### ASSIGNED TASK
Before repeating the entries below, strip out every picture and keep all else as it is.

_ _ _ _ _ _ _

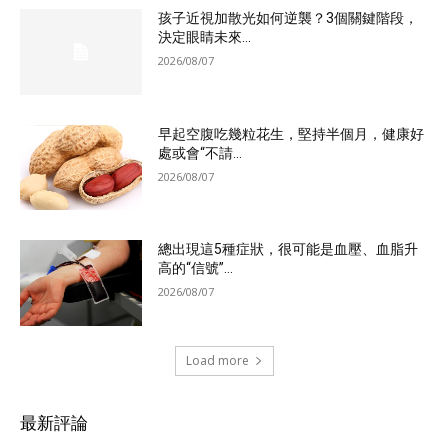
孩子近視加散光如何逆襲？3個關鍵階段，
決定眼睛未來...
2026/08/07
早起空腹吃幾粒花生，堅持半個月，健康好
處或會“不請...
2026/08/07
總出現這5種症狀，很可能是血壓、血脂升
高的“信號”...
2026/08/07
Load more
最新評論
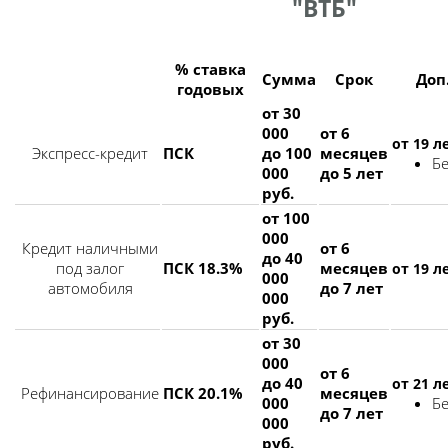
"ВТБ"
% ставка
Сумма
Срок
Доп
годовых
от 30
000
от 6
от 19 л
Экспресс-кредит
ПСК
до 100
месяцев
Б
000
до 5 лет
руб.
от 100
000
Кредит наличными
от 6
до 40
под залог
ПСК 18.3%
месяцев
от 19 л
000
автомобиля
до 7 лет
000
руб.
от 30
000
от 6
до 40
от 21 л
Рефинансирование
ПСК 20.1%
месяцев
000
Б
до 7 лет
000
руб.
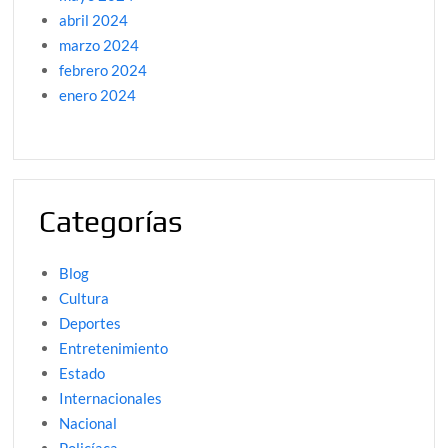
abril 2024
marzo 2024
febrero 2024
enero 2024
Categorías
Blog
Cultura
Deportes
Entretenimiento
Estado
Internacionales
Nacional
Policíaca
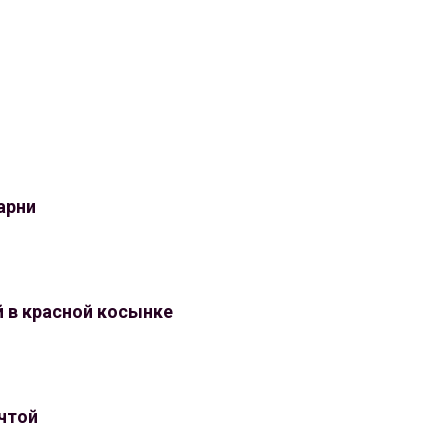
арни
 в красной косынке
чтой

_ _ _ _ _ _ _

### ANSWER FOR THIS EXERCISE
孩子近視加散光如何逆襲？3個關鍵階段，
決定眼睛未來...
2026/08/07
早起空腹吃幾粒花生，堅持半個月，健康好
處或會“不請...
2026/08/07
總出現這5種症狀，很可能是血壓、血脂升
高的“信號”...
2026/08/07
Load more
最新評論
"ВТБ"
% ставка
Сумма
Срок
Доп
годовых
от 30
000
от 6
от 19 л
Экспресс-кредит
ПСК
до 100
месяцев
Б
000
до 5 лет
руб.
от 100
000
Кредит наличными
от 6
до 40
под залог
ПСК 18.3%
месяцев
от 19 л
000
автомобиля
до 7 лет
000
руб.
от 30
000
от 6
до 40
от 21 л
Рефинансирование
ПСК 20.1%
месяцев
000
Б
до 7 лет
000
руб.
abril 2024
marzo 2024
febrero 2024
enero 2024
Categorías
Blog
Cultura
Deportes
Entretenimiento
Estado
Internacionales
Nacional
Policíaca
арни
 в красной косынке
чтой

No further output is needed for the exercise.